[Extracted page text data]
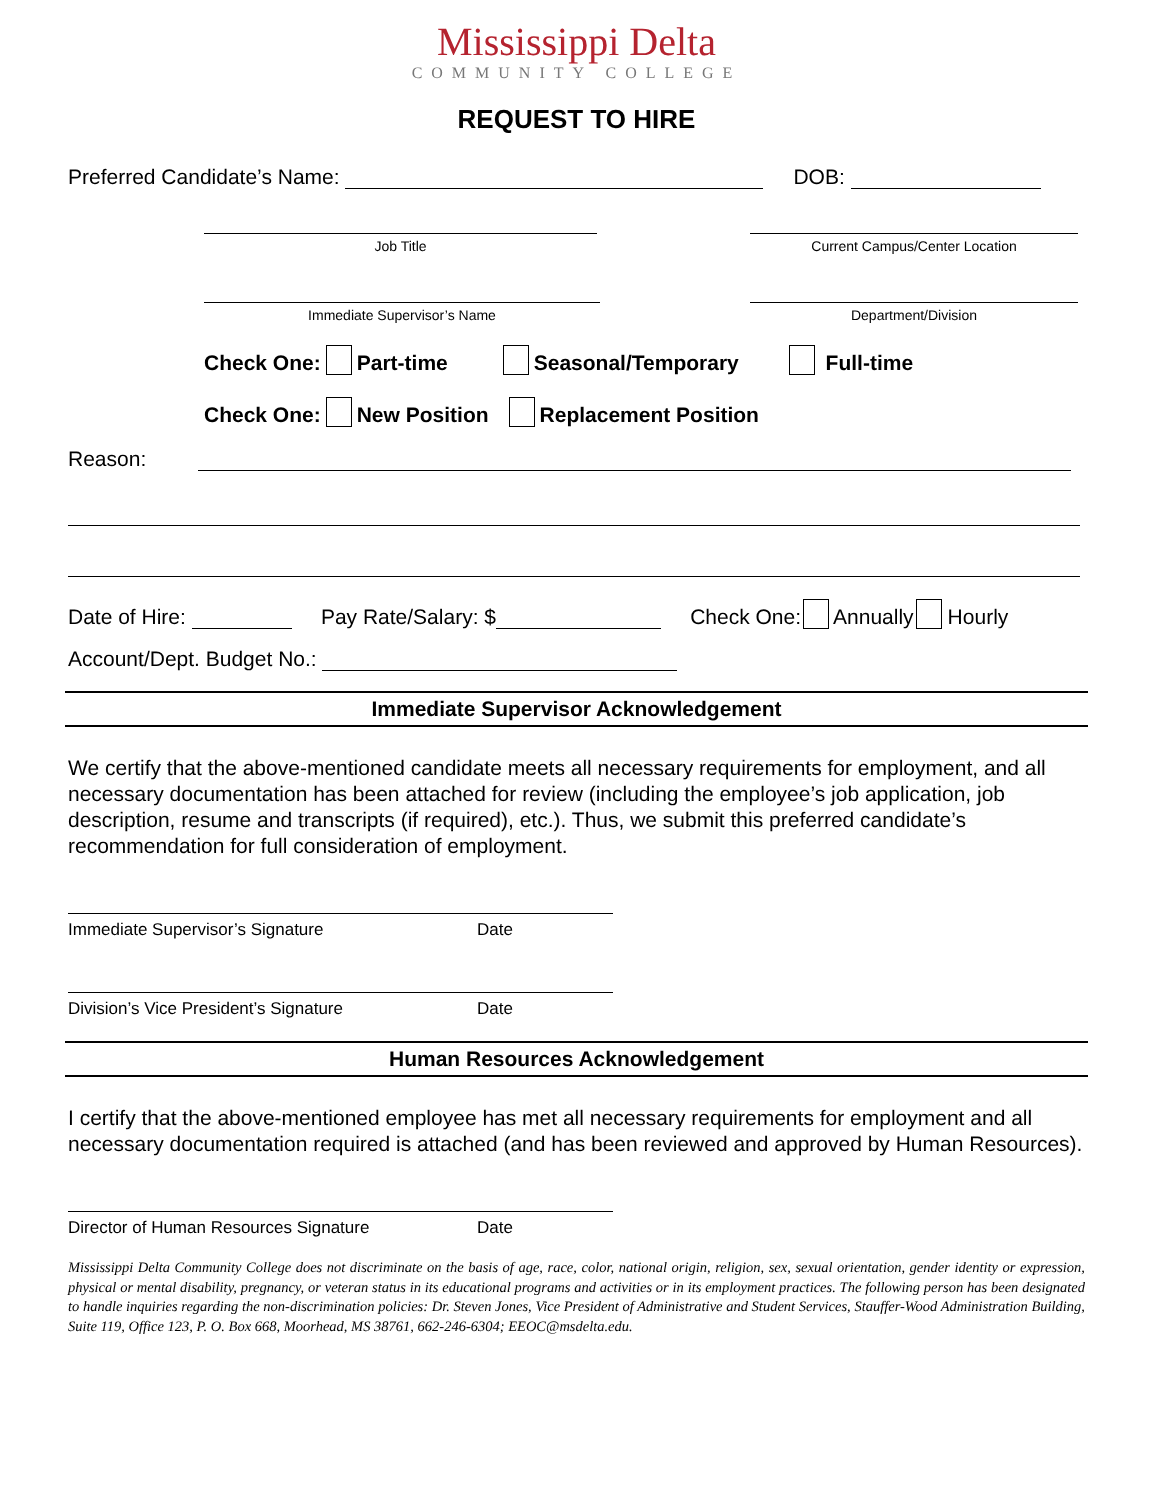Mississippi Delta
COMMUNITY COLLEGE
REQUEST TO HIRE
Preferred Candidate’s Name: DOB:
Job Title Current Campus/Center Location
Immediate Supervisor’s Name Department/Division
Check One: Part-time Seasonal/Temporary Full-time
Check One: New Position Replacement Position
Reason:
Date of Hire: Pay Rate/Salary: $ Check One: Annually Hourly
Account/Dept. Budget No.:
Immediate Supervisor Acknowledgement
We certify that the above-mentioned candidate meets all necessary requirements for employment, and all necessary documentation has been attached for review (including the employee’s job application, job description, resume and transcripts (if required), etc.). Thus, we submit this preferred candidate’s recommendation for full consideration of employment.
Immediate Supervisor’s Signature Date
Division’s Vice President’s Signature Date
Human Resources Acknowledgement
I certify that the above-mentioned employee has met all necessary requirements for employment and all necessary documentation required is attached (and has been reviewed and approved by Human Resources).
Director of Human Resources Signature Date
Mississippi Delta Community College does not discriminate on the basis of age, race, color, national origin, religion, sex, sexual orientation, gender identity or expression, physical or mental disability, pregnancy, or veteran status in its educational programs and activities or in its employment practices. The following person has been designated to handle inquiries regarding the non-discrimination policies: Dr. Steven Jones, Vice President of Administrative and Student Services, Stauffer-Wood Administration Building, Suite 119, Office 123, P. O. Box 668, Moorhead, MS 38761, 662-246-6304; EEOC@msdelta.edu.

==

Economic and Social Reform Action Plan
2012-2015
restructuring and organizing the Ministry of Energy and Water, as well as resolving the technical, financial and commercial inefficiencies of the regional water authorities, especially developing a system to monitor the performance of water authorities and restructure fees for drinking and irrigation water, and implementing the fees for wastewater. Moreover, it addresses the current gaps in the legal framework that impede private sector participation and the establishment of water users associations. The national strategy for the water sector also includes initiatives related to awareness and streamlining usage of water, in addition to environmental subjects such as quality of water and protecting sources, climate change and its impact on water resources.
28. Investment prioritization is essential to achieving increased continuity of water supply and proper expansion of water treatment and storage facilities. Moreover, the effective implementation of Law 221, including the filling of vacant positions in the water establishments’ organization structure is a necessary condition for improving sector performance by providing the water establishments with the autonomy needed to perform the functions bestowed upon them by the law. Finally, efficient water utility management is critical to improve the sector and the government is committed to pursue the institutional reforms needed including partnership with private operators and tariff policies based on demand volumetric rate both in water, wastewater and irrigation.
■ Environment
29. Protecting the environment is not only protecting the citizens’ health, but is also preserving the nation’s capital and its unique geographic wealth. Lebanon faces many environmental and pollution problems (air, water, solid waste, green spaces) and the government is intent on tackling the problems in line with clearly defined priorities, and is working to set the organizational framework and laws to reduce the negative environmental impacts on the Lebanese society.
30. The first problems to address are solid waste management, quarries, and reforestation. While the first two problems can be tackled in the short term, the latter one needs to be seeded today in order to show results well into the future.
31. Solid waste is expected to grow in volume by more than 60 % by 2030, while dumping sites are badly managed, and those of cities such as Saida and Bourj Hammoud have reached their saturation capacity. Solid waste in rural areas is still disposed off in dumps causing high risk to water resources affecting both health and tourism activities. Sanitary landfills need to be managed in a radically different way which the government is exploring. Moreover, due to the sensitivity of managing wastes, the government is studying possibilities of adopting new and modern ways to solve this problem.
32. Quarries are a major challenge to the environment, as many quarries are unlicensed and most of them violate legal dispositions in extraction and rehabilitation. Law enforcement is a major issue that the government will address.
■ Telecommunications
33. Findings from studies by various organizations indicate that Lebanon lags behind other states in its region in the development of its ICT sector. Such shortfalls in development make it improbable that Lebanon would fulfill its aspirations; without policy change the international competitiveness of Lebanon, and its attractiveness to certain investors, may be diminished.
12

Directions: Please filter the entries for the word "requirements" and copy the lines that have it.

Answer:
We certify that the above-mentioned candidate meets all necessary requirements for employment, and all necessary documentation has been attached for review (including the employee’s job application, job description, resume and transcripts (if required), etc.). Thus, we submit this preferred candidate’s recommendation for full consideration of employment.
I certify that the above-mentioned employee has met all necessary requirements for employment and all necessary documentation required is attached (and has been reviewed and approved by Human Resources).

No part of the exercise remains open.